Actualizado el 01/09/2021 a las 23:36
Desescalada “progresiva y sensata”. Fue el planteamiento que el Ejecutivo foral ha llevado este miércoles a los representantes del sector hostelero con los que se reunió por la tarde para abordar la flexibilización de las restricciones. Un planteamiento que no incluyó para disgusto del sector concreción alguna en cuanto a las medidas ni dio respuesta a sus principales reivindicaciones que pasan básicamente por recuperar su horario y el consumo en las barras. Con las medidas actualmente en vigor, el consumo en barra no está permitido, la ocupación en mesas se limita a seis personas en el interior de los locales y a 10 en exteriores y el cierre de las sociedades gastronómicas y las peñas debe producirse a la 1.00 hora, la misma hora a la que deben bajar la persiana los bares, los recreativos y las discotecas o bares con licencia especial.
Por la mañana, tras la reunión del consejo de Gobierno, el vicepresidente Javier Remírez, rehusó ofrecer detalles de las medidas de flexibilización que plantearía para el sector a partir del 10 de septiembre, hasta cuando estarán, en principio, en vigor las actuales. Y no lo hizo, según argumentó, a la espera de la reunión de la tarde con sus representantes. Aunque sin querer precisar nada, manifestó que “todas las cuestiones”, desde el consumo en barra a la ampliación de horarios y los aforos, estaban encima de la mesa. Incidió en que lo importante era “dar pasos cortos pero firmes para que no sean reversibles. El objetivo del Gobierno es alcanzar el máximo grado de consenso para conseguir avanzar en medidas que sean compatibles con la situación epidemiológica”.
Pero tampoco durante el encuentro de la tarde se detalló por parte del Ejecutivo de qué forma se podrán ir flexibilizando las medidas que actualmente están en vigor. Y de ahí la “decepción y sorpresa” que mostraron tras la reunión los representantes de la Asociación de Empresarios de Hostelería y Navarra (AEHN) y de la Asociación Navarra de Pequeña Empresa de Hostelería (ANAPEH). También los de la Asociación de Salas de Fiestas, Baile y Discotecas de Navarra. Todos urgen “recuperar la normalidad en el trabajo”, que pasa por esa ampliación de horarios que posibilite la apertura del ocio nocturno.
Con las medidas en vigor, las discotecas pueden abrir pero, al igual que los bares, sólo hasta la una de la madrugada y con los clientes en mesas, sin pistas de baile, lo que, en la práctica, hace prácticamente imposible que levanten la persiana. Algunas salas no obstante podrían estar ya reconsiderando su prolongado cierre de cara a este próximo fin de semana.
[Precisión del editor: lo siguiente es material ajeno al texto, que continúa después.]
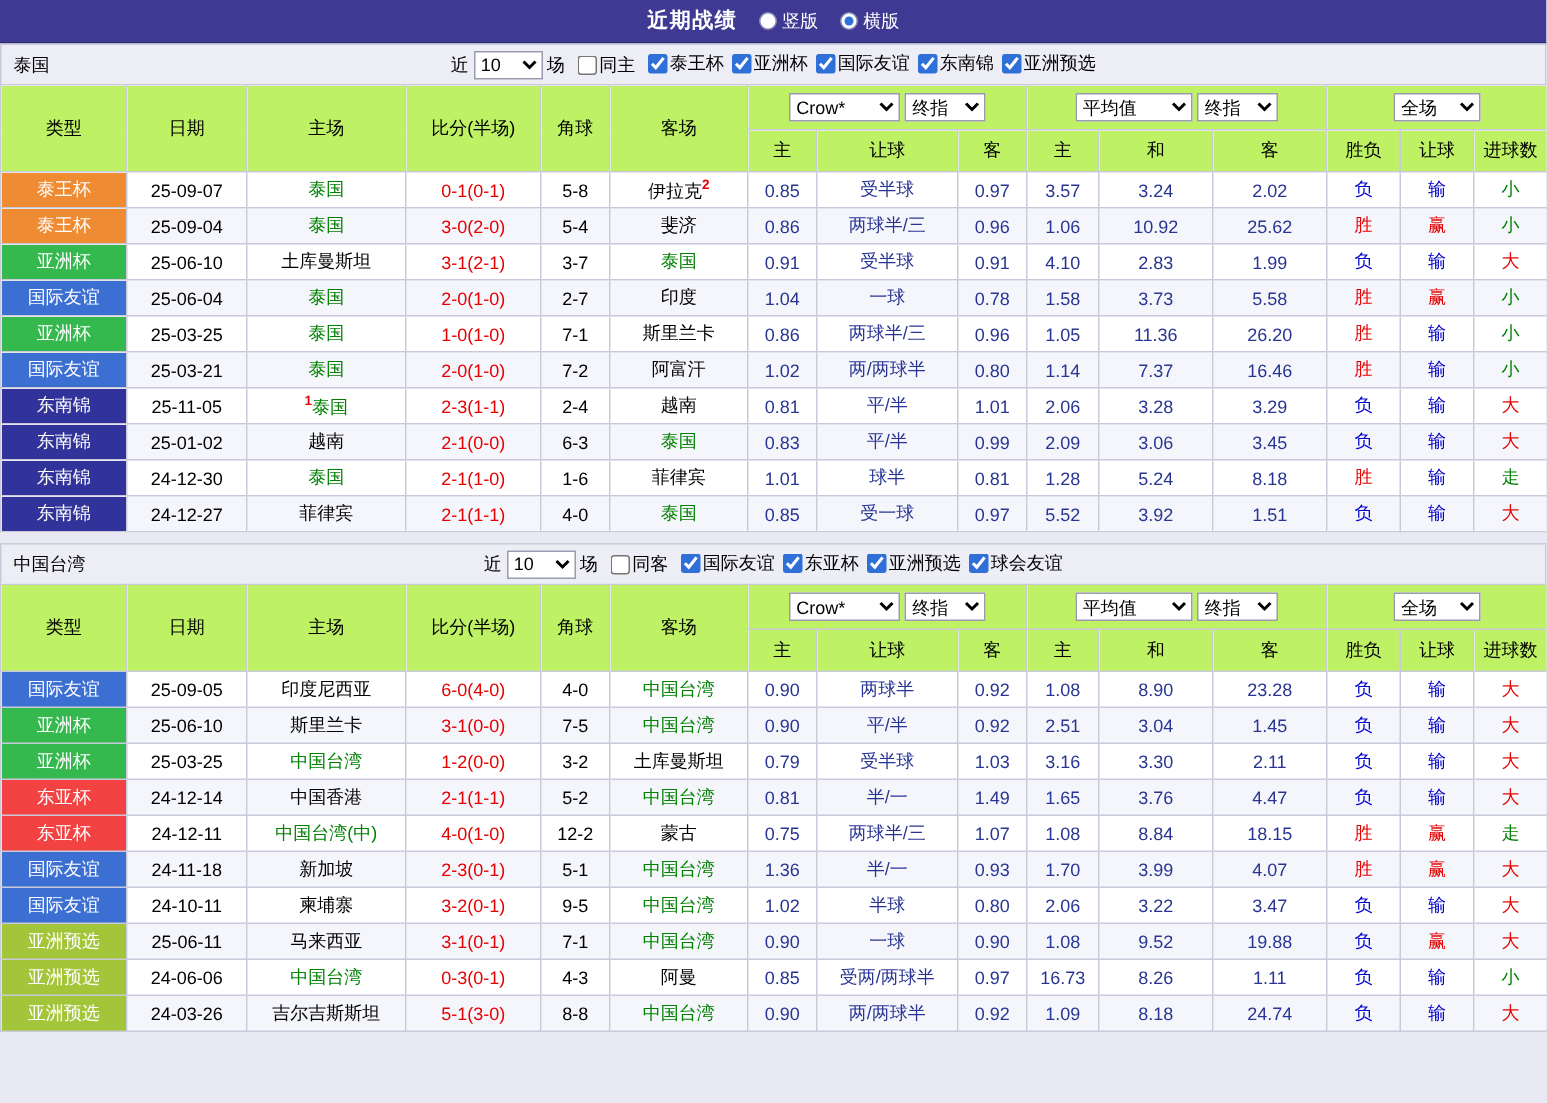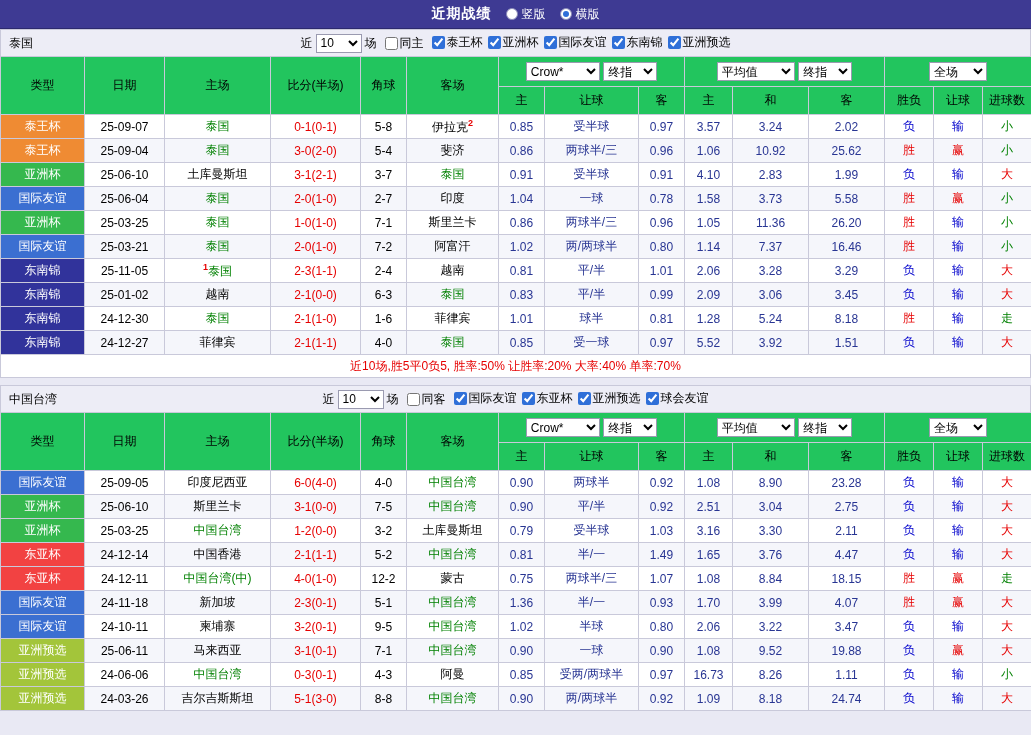--- a/index.html
+++ b/index.html
@@ -36,7 +36,7 @@
   
   table { border-collapse: collapse; table-layout: fixed; width: 1031px; background: #fff; }
   th, td { border: 1px solid #c9c9da; text-align: center; overflow: hidden; white-space: nowrap; padding: 0 1px; }
-  thead th { background: #22c55e; font-weight: normal; }
+  thead th { background: #bef264; font-weight: normal; }
   thead tr.sel-row th { height: 30px; }
   thead tr.sub-row th { height: 28px; }
   tbody td { height: 24px; }

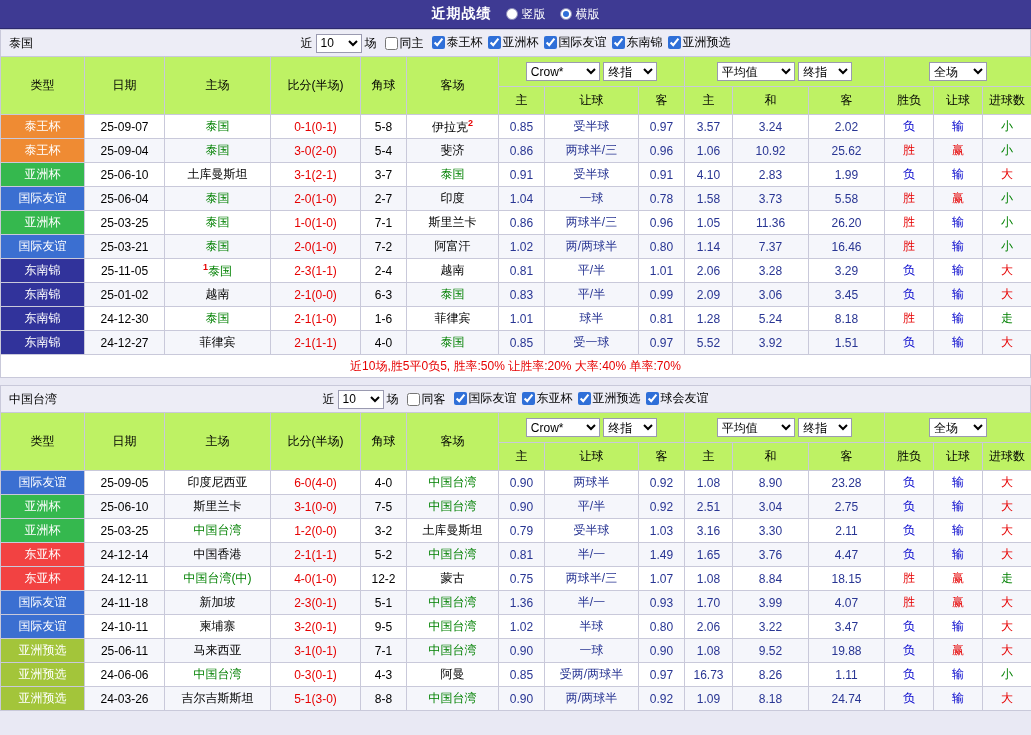--- a/index.html
+++ b/index.html
@@ -319,7 +319,6 @@
         </tr>
       </tbody>
   </table>
-  <div class="summary" data-name="summary-line">近10场,胜5平0负5, 胜率:50% 让胜率:20% 大率:40% 单率:70%</div>
 </section>
 
 <div class="gap" data-name="section-gap"></div>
En todo caso, unos y otros coinciden en que “si ya no hay toque de queda no tiene sentido que nos sigan limitando los horarios”.
Según relataron, los miembros del Ejecutivo foral que participaron en la reunión dedicaron la primera parte del encuentro a exponer la evolución de la situación epidemiológica. La segunda, detalló Nacho Calvo, secretario de AEHN, fue “para escuchar nuestra opinión, escuchar nuestras demandas y pedirnos después que ordenemos por orden de prioridad nuestras peticiones”.
En opinión del representante de AEHN, “que sigamos hablando de cambiar tan moderadamente las restricciones en hostelería cuando no hay toque de queda, los botellones se siguen produciendo y el 80% de la población está vacunada, cuando menos llama la atención”. Considera que, para empezar, sería positivo recuperar la normativa que regía a principios de julio cuando los bares especiales podían cerrar a las dos de la madrugada. Una límite que terminó finalmente frustrado tras la ‘explosión’ de contagios que protagonizó la quinta ola de la pandemia.
La hostelería ha venido manifestando en las últimas semanas que si los locales estuvieran abiertos posiblemente las escenas que se viven en la calle “se minimizarían, al existir una alternativa ordenada y segura en los bares, que cumplen con todas las normas de seguridad y son los primeros interesados en mantener un ocio controlado. Los botellones llevan a brotes, los brotes a nuevas olas y las nuevas olas a cierres de nuestros negocios y mayores restricciones, lo que afecta a la hostelería, duramente castigada durante estos largos 15 meses de pandemia”, defienden desde la Asociación Navarra de Pequeña Empresa de Hostelería donde recuerdan que ellos son “responsables de lo que ocurre en nuestros locales, no de lo que ocurre en la calle”.